━━━ Available records ━━━

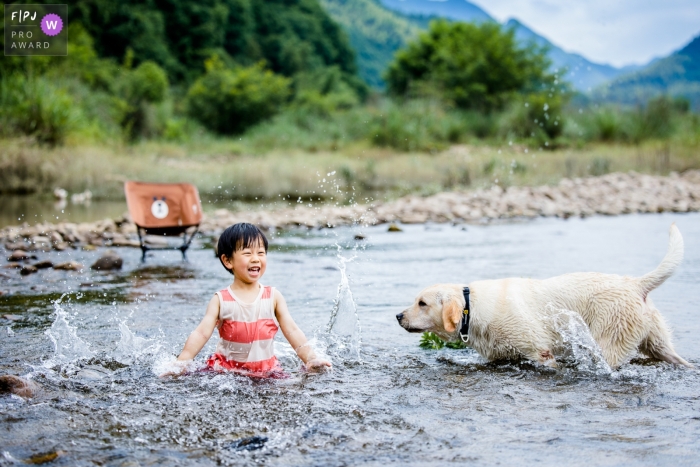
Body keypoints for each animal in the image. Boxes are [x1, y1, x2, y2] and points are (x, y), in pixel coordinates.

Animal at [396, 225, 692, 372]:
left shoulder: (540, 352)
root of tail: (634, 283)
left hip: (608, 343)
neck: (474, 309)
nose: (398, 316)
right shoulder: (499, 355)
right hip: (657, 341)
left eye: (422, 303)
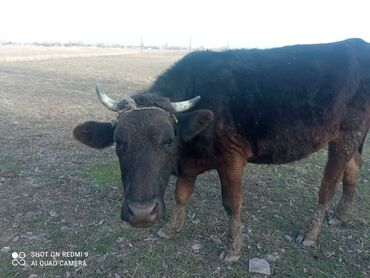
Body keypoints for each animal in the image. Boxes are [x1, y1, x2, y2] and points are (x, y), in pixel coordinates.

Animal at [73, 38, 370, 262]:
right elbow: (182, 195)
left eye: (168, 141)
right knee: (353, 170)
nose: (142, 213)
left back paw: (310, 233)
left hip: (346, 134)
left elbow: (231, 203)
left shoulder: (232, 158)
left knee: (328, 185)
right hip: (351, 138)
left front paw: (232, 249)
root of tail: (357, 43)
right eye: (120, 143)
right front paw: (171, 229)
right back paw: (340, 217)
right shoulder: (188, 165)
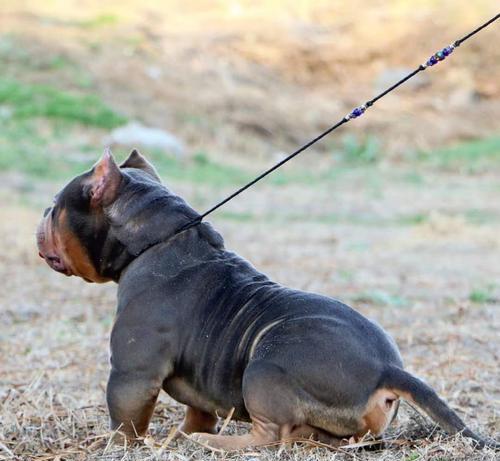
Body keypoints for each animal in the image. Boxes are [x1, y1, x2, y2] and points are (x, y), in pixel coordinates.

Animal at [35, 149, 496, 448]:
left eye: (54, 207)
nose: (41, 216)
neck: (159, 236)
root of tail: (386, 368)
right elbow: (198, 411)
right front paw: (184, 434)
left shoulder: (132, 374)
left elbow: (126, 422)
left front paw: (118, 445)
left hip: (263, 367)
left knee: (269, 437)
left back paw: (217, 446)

━━━

What is needed: Write out the material above exactly. Skip the pictures.

Completed task:
Body keypoints for each animal in the image. Boxes are [x1, y1, x2, y2] and points are (x, y), in pixel coordinates.

Animal at [396, 225, 692, 372]:
left shoulder: (540, 352)
root of tail: (634, 283)
left hip: (608, 343)
neck: (474, 309)
nose: (398, 316)
right shoulder: (499, 355)
right hip: (657, 341)
left eye: (422, 303)
Body keypoints for each animal in the image. Boxes are [x1, y1, x2, y2] and points are (x, y), in pixel coordinates.

Animal at [73, 38, 370, 262]:
right elbow: (182, 195)
left eye: (168, 141)
right knee: (353, 170)
nose: (142, 213)
left back paw: (310, 233)
left hip: (346, 134)
left elbow: (231, 203)
left shoulder: (232, 158)
left knee: (328, 185)
right hip: (351, 138)
left front paw: (232, 249)
root of tail: (357, 43)
right eye: (120, 143)
right front paw: (171, 229)
right back paw: (340, 217)
right shoulder: (188, 165)
Body keypoints for each animal in the image. Boxes are [x1, y1, x2, y2] and points are (x, y), in pixel coordinates.

Animal at [35, 149, 496, 448]:
left eye: (54, 207)
nose: (41, 216)
neck: (159, 236)
root of tail: (386, 368)
right elbow: (198, 411)
right front paw: (184, 434)
left shoulder: (132, 374)
left elbow: (126, 422)
left front paw: (118, 445)
left hip: (263, 367)
left knee: (269, 437)
left back paw: (217, 446)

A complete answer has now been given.